Memasuki tahun ke 11 kenabian, Islam mulai tersebar di Madinah ( d/h Yatsrib). Ini berkat kaum Khahraj yang menepati janji mereka terhadap Rasulullah untuk mengajak seluruh saudara dan handai taulan mereka di Madinah untuk memeluk Islam. Tahun berikutnya, yaitu pada tahun 621 M pada musim haji, 12 orang lelaki dari suku Anshar datang menemui Rasulullah di Aqabah. Mereka datang untuk berbaiat (berjanji setia) kepada beliau. Peristiwa ini dikenal dengan nama Baiat Aqabah I atau Baiat Perempuan karena isinya sama dengan baiat yang dilakukan Rasulullah dengan kaum perempuan beberapa tahun kemudian.

“Hai Nabi, apabila datang kepadamu perempuan-perempuan yang beriman untuk mengadakan janji setia, bahwa mereka tidak akan mempersekutukan sesuatupun dengan Allah; tidak akan mencuri, tidak akan berzina, tidak akan membunuh anak-anaknya, tidak akan berbuat dusta yang mereka ada-adakan antara tangan dan kaki mereka dan tidak akan mendurhakaimu dalam urusan yang baik, maka terimalah janji setia mereka dan mohonkanlah ampunan kepada Allah untuk mereka. Sesungguhnya Allah Maha Pengampun lagi Maha Penyayang”.(QS.Al-Mumtahanah(60):12).

“Berbaitlah kepadaku untuk tidak menyekutukan Allah dengan apapun, tidak mencuri, tidak berzina, tidak membunuh anak-anakmu, tidak berdusta untuk menutupi-nutupi apa yang ada di depan atau di belakangmu dan tidak akan membantah perintahku dalam hal kebaikan. Jika kamu memenuhi, pahalanya terserah kepada Allah.

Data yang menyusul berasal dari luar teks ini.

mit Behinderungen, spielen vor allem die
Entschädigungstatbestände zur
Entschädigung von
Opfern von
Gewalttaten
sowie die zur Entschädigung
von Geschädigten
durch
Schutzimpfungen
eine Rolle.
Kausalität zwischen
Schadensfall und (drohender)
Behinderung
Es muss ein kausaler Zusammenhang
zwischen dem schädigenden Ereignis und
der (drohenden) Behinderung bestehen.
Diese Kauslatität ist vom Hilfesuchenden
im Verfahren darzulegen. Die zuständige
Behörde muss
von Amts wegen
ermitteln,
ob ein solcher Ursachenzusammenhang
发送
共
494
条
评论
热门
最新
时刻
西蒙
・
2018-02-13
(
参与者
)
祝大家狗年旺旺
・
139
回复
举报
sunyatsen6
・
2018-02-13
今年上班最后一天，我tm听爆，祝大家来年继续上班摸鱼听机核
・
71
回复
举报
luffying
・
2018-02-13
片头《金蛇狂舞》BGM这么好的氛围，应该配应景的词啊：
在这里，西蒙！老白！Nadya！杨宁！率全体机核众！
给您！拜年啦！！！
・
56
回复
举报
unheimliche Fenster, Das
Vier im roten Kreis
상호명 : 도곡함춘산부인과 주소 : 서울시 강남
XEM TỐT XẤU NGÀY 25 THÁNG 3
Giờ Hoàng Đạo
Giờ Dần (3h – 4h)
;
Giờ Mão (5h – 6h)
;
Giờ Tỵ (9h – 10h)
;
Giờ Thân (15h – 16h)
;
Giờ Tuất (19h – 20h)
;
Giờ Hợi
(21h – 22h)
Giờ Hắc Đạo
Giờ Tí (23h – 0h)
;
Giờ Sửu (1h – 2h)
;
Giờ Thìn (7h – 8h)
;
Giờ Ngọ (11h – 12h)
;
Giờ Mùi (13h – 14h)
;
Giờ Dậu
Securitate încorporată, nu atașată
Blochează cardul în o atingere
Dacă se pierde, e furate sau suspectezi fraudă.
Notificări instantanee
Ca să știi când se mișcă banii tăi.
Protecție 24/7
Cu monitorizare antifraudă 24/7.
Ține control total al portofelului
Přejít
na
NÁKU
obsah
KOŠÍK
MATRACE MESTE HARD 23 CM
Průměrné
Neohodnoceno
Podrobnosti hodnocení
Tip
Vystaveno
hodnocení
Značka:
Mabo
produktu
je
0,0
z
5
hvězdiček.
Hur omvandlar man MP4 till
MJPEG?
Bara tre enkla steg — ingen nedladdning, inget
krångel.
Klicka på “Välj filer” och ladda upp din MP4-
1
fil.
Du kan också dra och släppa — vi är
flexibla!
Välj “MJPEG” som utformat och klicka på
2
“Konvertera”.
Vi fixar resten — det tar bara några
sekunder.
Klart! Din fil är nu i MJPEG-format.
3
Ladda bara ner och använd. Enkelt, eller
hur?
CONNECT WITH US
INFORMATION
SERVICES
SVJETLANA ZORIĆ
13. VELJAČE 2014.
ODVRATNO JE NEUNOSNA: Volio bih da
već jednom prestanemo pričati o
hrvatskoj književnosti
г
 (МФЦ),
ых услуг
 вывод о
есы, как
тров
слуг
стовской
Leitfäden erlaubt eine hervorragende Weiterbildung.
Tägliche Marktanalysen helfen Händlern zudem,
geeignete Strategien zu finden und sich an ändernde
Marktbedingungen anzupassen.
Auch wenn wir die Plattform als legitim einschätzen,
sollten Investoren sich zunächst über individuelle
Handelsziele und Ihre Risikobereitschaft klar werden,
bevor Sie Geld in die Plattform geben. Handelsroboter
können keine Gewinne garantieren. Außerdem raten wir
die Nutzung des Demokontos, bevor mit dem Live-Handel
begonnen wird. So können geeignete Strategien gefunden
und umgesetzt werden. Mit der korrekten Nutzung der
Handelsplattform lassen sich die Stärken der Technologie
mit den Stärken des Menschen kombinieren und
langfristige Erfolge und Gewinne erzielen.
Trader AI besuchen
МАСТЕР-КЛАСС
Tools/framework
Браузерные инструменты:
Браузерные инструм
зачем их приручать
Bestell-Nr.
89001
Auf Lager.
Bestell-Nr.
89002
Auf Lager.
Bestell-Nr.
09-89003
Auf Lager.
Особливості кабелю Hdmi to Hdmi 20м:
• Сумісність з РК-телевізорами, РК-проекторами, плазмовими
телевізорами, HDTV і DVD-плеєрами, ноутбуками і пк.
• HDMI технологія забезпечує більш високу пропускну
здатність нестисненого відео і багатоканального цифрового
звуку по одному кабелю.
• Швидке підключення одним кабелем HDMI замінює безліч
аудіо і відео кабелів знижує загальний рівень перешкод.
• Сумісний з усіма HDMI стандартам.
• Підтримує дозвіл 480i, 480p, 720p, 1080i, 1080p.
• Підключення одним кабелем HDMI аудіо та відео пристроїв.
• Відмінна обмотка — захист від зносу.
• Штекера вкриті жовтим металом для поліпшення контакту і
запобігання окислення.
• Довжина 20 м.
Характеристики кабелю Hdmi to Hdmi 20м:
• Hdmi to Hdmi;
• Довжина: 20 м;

Jika kamu melanggar sesesuatu dari janji itu lalu dihukumdi dunia maka hukuman itu merupakan kafarat baginya.  Jika kamu melanggar sesuatu dari janji itu kemudian Allah menutupinya maka urusannya kepada Allah. Bila menghendaki, Allah akan menyiksanya atau memberi ampunan menurut kehendak-Nya”. Ubaidah bin Shamit, sebagai satu diantara 12 lelaki Anshar, mengatakan :“Kami kemudian berbait kepada Rasulullah untuk menepatinya”.

Usia berbaiat ke 12 orang lelaki tersebut kembali ke Madinah dengan didampingi Mushab bin Umair yang diutus Rasulullah agar mengajarkan Al-Quran kepada penduduk Madinah. Itu sebabnya dikemudian hari Mushab dikenal dengan nama Muqri’ul (nara sumber) Madinah. Mushab adalah salah seorang sahabat yang memiliki dedikasi tinggi terhadap Islam. Ia rela meninggalkan kehidupan remajanya yang serba ‘wah’ demi Islam. 

Tahun berikutnya lagi, yaitu tahun 622 M, juga pada musim haji, Mush’ab kembali ke Mekkah dengan membawa 70 orang lelaki dan 2 orang perempuan, yaitu Nasibah binti Ka’ab dan Asma binti Amr bin Addi. Mereka masuk ke Mekkah dengan menyusup di tengah-tengah rombongan kaum musyrik Madinah yang pergi haji. Pada tengah malam di  hari tasyrik, secara sembunyi-sembunyi mereka menuju ke lembah di Aqabah, lembah dimana tahun sebelumnya terjadi Baiat Aqabah I. Mereka datang untuk menemui Rasulullah dan berbaiat. Baiat ini disebut Baiat Aqabah II.

“Aku baiat kalian untuk membelaku sebagaimana kalian membela istri-istri dan anak-anakmu: demikian Rasulullah bersabda. Kemudian Barra’ bin Ma’rur menjabat tangan Rasulullah sambil berucap : “ Ya, demi Allah yang mengutusmu sebagai nabi dengan membawa kebenaran, kami berjanji akan membelamu sebagaimana kami  membela diri kami sendiri. Baiatlah kami, wahai Rasulullah ! Demi Allah, kami adalah orang-orang yang ahli perang dan ahli senjata secara turun temurun”.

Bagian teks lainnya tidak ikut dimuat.